▸ EXERCISES TO COMPLETE:
1. Do the following statements agree with the OpenCover issue? Answer yes or no for each and quote the deciding words from the text.
(a) The exclude attribute fails to exclude the constructor.
(b) The problem was reproduced on both release 4.6.519 and build 4.6.801.
(c) The output XML contains skippeddueto=Attribute entries for the method.
2. Can you resume the OpenCover issue from its final line?

▸ SELECTED EXCERPT:
# # # #

OpenCover command: "%userprofile%\.nuget\packages\OpenCover\4.6.801\tools\OpenCover.Console.exe" -oldstyle -output:"opencover.xml" -register:user -target:"powershell.exe" -targetargs:"C:\Sentinel\buildtest.ps1" -filter:"+[*]Sentinel.* -[Fake*]* -[Fluent*]*" -mergebyhash -skipautoprops -hideskipped:All -coverbytest:* -excludebyattribute:*.Exclude*

The buildtest.ps1 contains: dotnet build dotnet vstest (Get-ChildItem -recurse -File *.Tests.*dll | ? { $_.FullName -notmatch "\\obj\\?" })

Output XML attached as well: opencover.zip

Method is: Sentinel.Registration.API\Sentinel.Registration\Sentinel.Registration.Api\Controllers\RegistrantController.cs:Get (as the example shown here)

If I don't use the exclude attribute, then line 44 in the image attachment is shown uncovered as well. This is considered a pass through method for us and we are saying it doesn't need unit test coverage (because the getRegistrantById class has it's own tests).

Here's an additional screenshot showing the Exclude attribute working for the constructor. You can see three methods here. Two with the Exclude attribute and one without. It correctly excludes the constructor. Is this an issue with delegates in a method?

excludebyattribute

How can we truly skip this method (and others like it)? In the output XML, I don't see any of the skippeddueto=Attribute things that would indicate that the method should be skipped.

I have reproduced this on the latest release (4.6.519) and the latest build (4.6.801).

Any ideas? Am I missing something?

dwkane avatar Dec 04 '17 17:12 dwkane

@sawilde Just checking in on this issue. Could you help with why the method isn't being skipped properly?

# # # #

▸ STUDY MATERIAL:
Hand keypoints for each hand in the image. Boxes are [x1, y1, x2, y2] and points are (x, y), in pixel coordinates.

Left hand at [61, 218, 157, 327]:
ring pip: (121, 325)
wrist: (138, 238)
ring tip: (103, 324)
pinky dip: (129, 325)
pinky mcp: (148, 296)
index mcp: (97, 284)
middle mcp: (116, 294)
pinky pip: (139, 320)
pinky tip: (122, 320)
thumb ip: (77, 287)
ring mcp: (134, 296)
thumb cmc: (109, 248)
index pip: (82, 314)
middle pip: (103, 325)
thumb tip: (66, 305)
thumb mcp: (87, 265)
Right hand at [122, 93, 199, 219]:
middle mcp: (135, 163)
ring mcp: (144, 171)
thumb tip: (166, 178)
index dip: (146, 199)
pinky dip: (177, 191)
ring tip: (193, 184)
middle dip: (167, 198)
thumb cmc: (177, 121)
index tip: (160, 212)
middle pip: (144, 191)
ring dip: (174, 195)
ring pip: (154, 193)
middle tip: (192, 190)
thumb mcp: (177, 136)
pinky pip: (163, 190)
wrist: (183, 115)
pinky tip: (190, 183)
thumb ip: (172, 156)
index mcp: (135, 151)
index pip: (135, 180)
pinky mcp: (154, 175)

# # # #

▸ RESULTS BY TASK:
1.
(a) No: "It correctly excludes the constructor."
(b) Yes: "I have reproduced this on the latest release (4.6.519) and the latest build (4.6.801)."
(c) No: "In the output XML, I don't see any of the skippeddueto=Attribute things that would indicate that the method should be skipped."

2.
dwkane avatar Dec 11 '17 17:12 dwkane

Hi @dwkane - from your description, it is possibly due to it being an async method.

sawilde avatar Dec 11 '17 19:12 sawilde

@sawilde Yes, after a bit of searching existing issues, I would guess it is related to the async. This would be great to be unblocked on as I am looking to reduce the amount of noise in the reports for methods that don't need coverage. Thanks. :)

dwkane avatar Dec 11 '17 19:12 dwkane

@dwkane I'll have a look but having issue with my build server at the moment :(

sawilde avatar Dec 11 '17 23:12 sawilde

@sawilde Just one more screenshot showing awaits being indicated as uncovered branches. It might be related to my issue.

opencover2

dwkane avatar Dec 14 '17 18:12 dwkane

@dwkane OpenCover looks at IL branches and does its best to align them with source code - async/await may look simple to write but the IL produced it quite complex. If you want to diagnose it then you should start decompiling into IL and see if you can see the cause yourself.

sawilde avatar Dec 14 '17 22:12 sawilde

The await section in this code will be in a generated inner class called <Get>d__# where # is a numeral.

In general C# helper types generated from code in namespace.class.method will be types namespace.class/<method>xxx for some decorator xxx; or are in class namespace.class/<>xxx with the logic in a method called <method>xxx (lambdas take the latter shape). (F# is a different matter with generated types being inner types of the surrounding type but with a class name containing @<line number> rather than a direct indication of the enclosing function).

In any case, neither inherit the attributes on the lexically containing method, so it becomes a matter of IL navigation to go from the name to the enclosing method.

The uncovered branches in are implementation detail and reflect parts of a state machine in synthetic methods <ExecuteAsync>d__#.MoveNext() and <Action>d__#.MoveNext() -- there's a different path taken if the wait completes promptly (it does a synchronous return) than in the case where it does not (and it has to defer completion to a continuation); this is the sort of thing that will be difficult to force tests to exercise.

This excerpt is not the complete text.